А ночь накануне покушения скоротали они вдвоем: Соловьев и Михайлов. На квартире у Александра Дмитрича. И какую ночь – пасхальную! Вникните, господа, призадумайтесь и вообразите.
Когда царствие божие замешкалось где-то за горизонтами, в мареве, Христос предал себя своей участи, обрек себя Голгофе. Страх был пред чашей сей. Он страх одолел. И все на себя взял, ради того, чтоб убыстрить наступление царствия божиего.
В ночь светлого воскресенья, когда везде огни и радость и этот веселый трезвон, в такую вот ночь сидели в какой-то невзрачной петербургской комнатенке Соловьев и Михайлов.
По лицу Соловьева перебегали нервные тени.
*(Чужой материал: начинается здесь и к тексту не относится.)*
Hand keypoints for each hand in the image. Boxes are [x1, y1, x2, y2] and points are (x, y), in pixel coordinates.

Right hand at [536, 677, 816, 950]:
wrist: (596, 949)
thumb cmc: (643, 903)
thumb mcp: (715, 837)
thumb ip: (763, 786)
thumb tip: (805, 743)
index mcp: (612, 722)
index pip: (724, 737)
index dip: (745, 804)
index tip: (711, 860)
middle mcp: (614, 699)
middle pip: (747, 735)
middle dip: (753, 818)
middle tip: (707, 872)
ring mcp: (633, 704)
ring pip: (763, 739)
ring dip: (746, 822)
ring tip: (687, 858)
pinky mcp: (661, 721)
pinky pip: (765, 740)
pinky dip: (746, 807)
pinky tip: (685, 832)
Вообще скупой на слова, молчаливый, он совсем в себя ушел. Чрезвычайная сосредоточенность владела им.
«Я метель вспомнил, – вдруг сказал Соловьев. – Ужасная метель была. И если б не мужик, пропал бы».
Из давнего ему вспомнилось, довоенного, когда ушел он в народ и работал кузнецом. На пороге войны хозяева сворачивали дело, людей гнали. Соловьев остался без копейки. Бродил с толпой бедолаг в поисках куска хлеба. Зимою, в ознобе, в горячке, тащился по заметенному снегом проселку. Смеркалось, нигде ни луча света, метель. Он упал и не мог подняться. Его спас мимоезжий мужик.